ABOUT THIS EXERCISE
Find each line below that contains the string "axis" with matching case, and copy each such line in full.

EXERCISE DATA
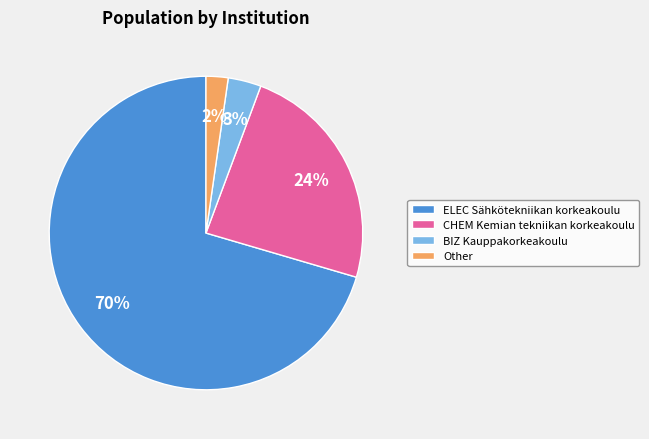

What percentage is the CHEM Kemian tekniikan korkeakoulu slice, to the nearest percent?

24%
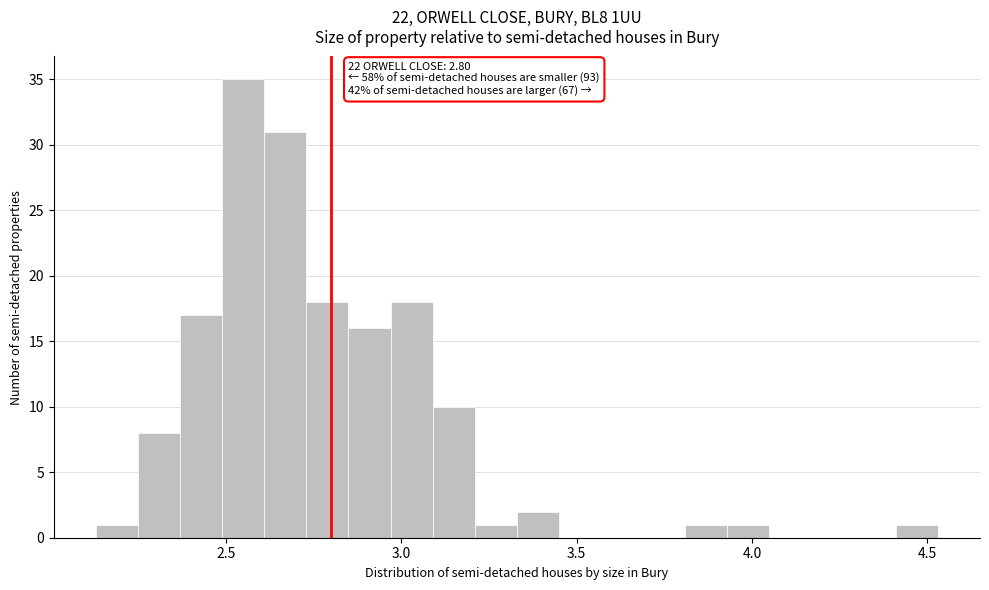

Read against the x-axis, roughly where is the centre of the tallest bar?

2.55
* * *
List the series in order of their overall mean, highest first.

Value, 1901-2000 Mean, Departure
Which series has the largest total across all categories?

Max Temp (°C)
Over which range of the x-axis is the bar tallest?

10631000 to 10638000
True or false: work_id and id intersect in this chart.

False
* * *
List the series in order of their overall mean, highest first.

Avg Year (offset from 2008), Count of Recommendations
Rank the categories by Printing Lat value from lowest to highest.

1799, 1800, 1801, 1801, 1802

WRITTEN ANSWER
Read against the x-axis, roughly where is the centre of the tallest bar?
Over which range of the x-axis is the bar tallest?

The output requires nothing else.